Novas Histórias do Tempo da Velha Escola MDXXXVI

Agrela, 12 de março de 2044

Quando nascestes, netos queridos, enviei-vos cartas descrevendo a escola do início de século, augurando uma escola acolhedora na idade de irdes à escola. Retomo, agora, o exercício epistolar, iniciado na primeira década do vigésimo primeiro século, para que saibais como era a escola no tempo em que o vosso avô nela se iniciou (em meados do século vinte) e como ela era, cinquenta anos depois. 

É confusa esta “viagem no tempo”? Pois ficai sabendo que o tempo não existe, nem estabelece os rumos da humanidade. Foram seres humanos amorosos que, em amorosos atos, geraram impulsos de humanização. Foram educadores esperançosos e éticos que marcaram o tempo da mudança, rumo à idade da educação, que os futuristas dizem ser a década de 40. 

Nesta carta, escolhi falar-vos de alguém, que, em meados da década de setenta do passado século, erguia comunidades. Com ela aprendi o dom da gratuita oferenda. O seu labor foi quase contemporâneo da publicação do “Escola de Comunidade” do Lauro brasileiro e muito anterior ao enunciado de princípios concebido pelo Ramon da Catalunha. 

Em 77, a Escola da Ponte imaginada pelo vosso avô era já comunidade. Trabalhava um ano inteiro com a Associação de Pais, na preparação da “Colónia de Férias” das crianças. 

Estávamos a cerca de 30 quilómetros do mar, mas a maioria das crianças (e dos seus pais) nunca tinham pisado a areia de uma praia. O tempo de férias das crianças era passado na rua, no mato, ou auxiliando os pais nas vindimas e em outras labutas familiares. 

Em 76, organizamos festas, tômbolas, saraus, vendemos rifas, pedimos ajuda a quem podia ajudar. Com o dinheiro obtido em mil e um modos de o angariar, foram feitos 180 leitos-beliches, adquiridos utensílios de cozinha e outros materiais. Formei alguns monitores, fui negociar alojamento numa escola à beira-mar. E, pela primeira vez, as famílias do bairro da Ponte puderam ver o mar.

A Tita, sem ser missionária também não era demissionária. Era professora apenas. E, sem querer saber se Julho era mês de férias, levava à praia crianças e adultos que nunca tinham visto o mar. E escrevia: 

“Chegámos à praia felizes por sentir a areia nos pés. Bem depressa cada um se começou a despir, indiferente aos olhares de espanto de gente que nunca tal coisa viu. 

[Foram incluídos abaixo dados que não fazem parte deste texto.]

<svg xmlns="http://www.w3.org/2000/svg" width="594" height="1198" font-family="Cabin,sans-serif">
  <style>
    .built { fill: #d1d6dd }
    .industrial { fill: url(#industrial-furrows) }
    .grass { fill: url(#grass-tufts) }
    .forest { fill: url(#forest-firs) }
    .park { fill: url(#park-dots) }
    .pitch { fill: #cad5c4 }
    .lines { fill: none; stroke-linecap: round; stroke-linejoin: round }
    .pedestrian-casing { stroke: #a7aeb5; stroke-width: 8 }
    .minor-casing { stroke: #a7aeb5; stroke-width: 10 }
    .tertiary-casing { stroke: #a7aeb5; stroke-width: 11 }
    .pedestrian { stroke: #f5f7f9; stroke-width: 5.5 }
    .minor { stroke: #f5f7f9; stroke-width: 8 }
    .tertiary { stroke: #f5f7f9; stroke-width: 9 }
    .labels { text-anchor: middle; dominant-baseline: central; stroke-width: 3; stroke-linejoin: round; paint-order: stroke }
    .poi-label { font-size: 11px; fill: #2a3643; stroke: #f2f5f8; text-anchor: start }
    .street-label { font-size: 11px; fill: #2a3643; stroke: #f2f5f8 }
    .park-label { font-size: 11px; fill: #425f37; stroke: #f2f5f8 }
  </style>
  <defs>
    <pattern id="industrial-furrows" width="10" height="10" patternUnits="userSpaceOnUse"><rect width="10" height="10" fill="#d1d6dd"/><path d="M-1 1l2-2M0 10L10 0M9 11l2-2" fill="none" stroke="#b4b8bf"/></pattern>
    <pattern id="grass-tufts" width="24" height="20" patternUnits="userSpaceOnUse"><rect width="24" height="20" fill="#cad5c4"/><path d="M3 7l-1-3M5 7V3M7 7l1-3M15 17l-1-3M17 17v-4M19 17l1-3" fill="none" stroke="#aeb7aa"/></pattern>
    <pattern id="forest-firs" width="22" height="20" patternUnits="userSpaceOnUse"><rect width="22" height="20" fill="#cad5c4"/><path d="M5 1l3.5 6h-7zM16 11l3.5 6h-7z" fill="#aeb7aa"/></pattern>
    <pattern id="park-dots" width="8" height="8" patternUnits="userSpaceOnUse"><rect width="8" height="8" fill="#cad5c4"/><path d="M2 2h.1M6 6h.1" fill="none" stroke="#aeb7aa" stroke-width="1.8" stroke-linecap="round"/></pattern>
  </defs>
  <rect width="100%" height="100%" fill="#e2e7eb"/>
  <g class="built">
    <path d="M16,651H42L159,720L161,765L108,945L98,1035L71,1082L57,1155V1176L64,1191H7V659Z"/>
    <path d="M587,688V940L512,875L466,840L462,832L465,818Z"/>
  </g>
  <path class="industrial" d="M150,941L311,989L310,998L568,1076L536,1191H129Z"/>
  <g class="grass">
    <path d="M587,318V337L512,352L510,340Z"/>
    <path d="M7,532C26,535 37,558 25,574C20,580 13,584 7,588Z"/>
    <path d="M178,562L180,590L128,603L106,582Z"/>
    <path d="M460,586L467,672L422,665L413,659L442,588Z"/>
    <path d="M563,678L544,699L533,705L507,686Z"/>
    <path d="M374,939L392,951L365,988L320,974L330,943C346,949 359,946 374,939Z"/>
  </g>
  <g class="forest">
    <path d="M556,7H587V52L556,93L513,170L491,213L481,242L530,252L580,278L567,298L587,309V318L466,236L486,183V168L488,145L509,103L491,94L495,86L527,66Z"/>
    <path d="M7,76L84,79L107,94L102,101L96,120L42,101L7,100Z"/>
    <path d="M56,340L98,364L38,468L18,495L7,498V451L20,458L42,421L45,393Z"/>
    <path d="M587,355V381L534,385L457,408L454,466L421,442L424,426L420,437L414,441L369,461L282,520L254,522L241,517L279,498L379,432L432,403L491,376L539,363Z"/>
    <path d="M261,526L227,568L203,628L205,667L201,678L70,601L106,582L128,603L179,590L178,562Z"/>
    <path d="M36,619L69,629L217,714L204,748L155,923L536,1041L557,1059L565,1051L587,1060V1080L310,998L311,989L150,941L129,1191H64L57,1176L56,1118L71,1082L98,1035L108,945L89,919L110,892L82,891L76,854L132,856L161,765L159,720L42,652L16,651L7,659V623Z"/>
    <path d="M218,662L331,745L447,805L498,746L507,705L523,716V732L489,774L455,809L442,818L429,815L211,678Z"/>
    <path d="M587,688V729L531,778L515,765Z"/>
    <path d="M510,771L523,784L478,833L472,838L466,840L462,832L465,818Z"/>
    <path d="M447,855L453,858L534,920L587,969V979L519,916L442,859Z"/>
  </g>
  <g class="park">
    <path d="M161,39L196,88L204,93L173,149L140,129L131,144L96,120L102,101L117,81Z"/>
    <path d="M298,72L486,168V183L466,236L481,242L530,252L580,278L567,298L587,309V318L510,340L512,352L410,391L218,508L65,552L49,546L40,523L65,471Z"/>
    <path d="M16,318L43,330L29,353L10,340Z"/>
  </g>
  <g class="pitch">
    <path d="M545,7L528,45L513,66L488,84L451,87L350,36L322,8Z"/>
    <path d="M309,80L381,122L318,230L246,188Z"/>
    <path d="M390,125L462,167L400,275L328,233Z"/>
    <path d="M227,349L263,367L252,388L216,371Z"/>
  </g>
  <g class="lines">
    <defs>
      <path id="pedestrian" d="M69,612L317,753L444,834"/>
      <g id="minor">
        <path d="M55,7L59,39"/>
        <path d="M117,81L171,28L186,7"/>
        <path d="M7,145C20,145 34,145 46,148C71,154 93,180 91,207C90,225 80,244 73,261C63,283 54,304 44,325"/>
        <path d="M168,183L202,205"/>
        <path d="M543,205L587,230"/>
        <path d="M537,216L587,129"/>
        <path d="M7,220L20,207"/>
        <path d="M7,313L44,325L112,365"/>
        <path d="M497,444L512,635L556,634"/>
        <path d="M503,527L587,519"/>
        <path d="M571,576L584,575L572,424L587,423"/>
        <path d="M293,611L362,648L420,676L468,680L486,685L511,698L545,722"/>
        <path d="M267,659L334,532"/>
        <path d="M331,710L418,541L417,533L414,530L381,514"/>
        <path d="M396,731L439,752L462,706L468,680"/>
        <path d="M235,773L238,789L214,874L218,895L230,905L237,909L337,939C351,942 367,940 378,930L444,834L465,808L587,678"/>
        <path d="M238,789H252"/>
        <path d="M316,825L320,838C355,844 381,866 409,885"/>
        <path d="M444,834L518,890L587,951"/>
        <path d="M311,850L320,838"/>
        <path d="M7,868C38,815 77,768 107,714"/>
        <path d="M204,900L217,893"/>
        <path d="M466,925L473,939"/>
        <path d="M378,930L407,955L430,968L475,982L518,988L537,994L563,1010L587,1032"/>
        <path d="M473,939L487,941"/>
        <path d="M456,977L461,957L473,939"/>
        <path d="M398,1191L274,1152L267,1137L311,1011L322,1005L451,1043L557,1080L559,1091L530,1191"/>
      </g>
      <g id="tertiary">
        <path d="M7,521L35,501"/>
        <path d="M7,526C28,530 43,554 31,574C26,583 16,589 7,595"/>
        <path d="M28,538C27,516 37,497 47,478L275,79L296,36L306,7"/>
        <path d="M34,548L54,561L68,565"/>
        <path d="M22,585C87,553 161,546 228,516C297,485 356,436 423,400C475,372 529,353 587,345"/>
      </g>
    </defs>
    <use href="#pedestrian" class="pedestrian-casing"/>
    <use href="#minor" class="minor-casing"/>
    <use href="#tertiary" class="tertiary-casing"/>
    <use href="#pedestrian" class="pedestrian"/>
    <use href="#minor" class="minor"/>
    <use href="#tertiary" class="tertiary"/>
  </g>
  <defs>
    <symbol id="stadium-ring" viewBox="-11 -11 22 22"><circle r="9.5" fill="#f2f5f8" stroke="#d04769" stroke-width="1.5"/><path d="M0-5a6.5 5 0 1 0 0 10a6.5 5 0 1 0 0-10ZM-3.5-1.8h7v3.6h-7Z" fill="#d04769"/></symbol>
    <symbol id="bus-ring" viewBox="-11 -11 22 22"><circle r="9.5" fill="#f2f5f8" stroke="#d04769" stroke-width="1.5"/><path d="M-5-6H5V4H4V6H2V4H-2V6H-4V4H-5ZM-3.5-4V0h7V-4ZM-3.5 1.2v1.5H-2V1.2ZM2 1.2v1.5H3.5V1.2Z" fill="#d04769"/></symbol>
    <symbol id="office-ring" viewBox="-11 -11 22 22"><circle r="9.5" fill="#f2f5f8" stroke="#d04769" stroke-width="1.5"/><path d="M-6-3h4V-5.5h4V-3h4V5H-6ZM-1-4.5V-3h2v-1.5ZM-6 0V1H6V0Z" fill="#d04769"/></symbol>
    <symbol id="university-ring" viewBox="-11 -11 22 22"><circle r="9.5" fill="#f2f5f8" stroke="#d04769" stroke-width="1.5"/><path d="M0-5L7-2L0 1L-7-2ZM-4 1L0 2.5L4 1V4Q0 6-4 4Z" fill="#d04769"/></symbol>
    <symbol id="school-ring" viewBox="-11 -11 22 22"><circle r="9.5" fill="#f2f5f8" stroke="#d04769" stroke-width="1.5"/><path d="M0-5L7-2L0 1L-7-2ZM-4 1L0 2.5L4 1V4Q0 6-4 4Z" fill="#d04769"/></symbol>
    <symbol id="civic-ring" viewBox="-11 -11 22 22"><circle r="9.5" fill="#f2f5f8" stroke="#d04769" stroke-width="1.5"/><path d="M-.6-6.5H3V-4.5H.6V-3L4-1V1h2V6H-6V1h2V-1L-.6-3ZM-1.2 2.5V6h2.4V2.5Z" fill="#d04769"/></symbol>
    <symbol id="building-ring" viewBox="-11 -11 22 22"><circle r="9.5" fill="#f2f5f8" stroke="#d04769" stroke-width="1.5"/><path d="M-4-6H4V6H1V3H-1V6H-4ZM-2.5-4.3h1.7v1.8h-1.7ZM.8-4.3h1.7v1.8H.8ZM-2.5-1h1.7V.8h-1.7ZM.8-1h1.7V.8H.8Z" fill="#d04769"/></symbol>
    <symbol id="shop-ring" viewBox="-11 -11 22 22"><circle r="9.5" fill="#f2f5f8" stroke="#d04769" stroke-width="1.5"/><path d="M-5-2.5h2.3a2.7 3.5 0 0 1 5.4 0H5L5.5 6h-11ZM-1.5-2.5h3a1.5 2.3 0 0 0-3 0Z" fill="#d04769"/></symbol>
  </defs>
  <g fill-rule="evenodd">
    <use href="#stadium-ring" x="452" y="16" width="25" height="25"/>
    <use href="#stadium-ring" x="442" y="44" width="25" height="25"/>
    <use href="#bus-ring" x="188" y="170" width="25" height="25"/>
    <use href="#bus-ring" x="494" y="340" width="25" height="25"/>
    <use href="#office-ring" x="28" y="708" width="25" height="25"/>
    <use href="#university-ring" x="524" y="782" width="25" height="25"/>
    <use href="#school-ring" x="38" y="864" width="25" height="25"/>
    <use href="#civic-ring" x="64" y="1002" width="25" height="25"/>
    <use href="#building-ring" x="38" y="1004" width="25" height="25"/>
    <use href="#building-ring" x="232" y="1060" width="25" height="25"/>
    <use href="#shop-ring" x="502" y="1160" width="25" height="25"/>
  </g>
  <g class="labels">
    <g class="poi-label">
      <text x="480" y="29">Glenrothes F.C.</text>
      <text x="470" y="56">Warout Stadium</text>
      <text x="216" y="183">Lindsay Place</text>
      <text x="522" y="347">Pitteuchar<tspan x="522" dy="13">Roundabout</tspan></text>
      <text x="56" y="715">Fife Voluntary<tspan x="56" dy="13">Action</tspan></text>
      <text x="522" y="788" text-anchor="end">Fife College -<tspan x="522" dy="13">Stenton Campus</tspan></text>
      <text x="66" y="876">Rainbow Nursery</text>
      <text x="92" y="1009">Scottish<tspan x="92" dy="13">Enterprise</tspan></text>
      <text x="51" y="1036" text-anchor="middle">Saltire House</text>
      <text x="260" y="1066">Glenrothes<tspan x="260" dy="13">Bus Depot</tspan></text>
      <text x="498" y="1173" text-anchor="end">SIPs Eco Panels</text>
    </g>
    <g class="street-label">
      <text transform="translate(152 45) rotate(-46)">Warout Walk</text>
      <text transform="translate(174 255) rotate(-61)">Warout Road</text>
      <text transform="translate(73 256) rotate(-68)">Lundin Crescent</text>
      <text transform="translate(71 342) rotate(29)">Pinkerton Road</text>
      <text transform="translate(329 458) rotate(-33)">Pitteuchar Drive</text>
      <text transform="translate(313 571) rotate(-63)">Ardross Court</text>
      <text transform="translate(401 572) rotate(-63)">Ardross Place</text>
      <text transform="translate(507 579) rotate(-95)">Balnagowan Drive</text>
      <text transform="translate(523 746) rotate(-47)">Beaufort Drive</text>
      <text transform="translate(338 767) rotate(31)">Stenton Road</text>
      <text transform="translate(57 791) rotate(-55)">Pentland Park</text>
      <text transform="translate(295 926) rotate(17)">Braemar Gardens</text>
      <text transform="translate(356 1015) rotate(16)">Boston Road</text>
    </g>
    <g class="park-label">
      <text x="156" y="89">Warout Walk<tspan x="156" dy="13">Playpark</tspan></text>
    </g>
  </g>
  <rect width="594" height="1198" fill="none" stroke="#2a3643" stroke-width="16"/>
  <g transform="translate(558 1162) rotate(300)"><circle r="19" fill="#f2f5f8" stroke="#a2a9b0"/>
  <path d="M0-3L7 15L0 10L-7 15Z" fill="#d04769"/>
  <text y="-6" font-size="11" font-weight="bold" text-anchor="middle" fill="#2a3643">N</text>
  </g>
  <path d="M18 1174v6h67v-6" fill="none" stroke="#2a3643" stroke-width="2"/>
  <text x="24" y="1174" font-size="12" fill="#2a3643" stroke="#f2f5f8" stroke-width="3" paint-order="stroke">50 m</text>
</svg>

Os Torres, de cabelos rapados onde ainda se notavam sinais das lêndeas esmagadas pela tesoura da poda, tinham um ar de presidiários famintos da vida e do ar que lhes oferecíamos.  Também eles queriam mostrar os seus fatos de banho.

Ó, meu Deus! Que vergonha! Aqueles meninos só têm cuecas! – E, envergonhada, a gentil senhora mandou o filho levar-lhes um fato usado. Ficaram felizes os Torres. E ei-los a correr alegremente para o mar, dispostos a acabar com a raça das cuecas velhas do pai. E os Almeidas eram tantos! Nove na mulher e quatro na amante. Tinham um distinto ar de ciganos matreiros a quem a vida ensinara a vencer. 

Naquele tempo, não era preciso mostrar serviço, não havia a preocupação de separar o letivo do não-letivo, de apartar os cognitive skills dos non cognitive skills, nem de depender do limite de horas da “carga horária”, porque carga era coisa de asno, não de gente que… FAZIA. 

Naquele tempo, já tínhamos apercebido de que quem sabe faz, quem não sabe ensina. O Dalai Lama e o Presidnete Kennedi também sabiam…

“A única coisa que importa é colocar em prática, com sinceridade e seriedade, aquilo em que se acredita” (Dalai Lama). 

Um homem faz o que deve fazer – apesar das consequências pessoais, apesar dos obstáculos, perigos e pressões – e é essa a base de toda a moralidade humana” (John Kennedy).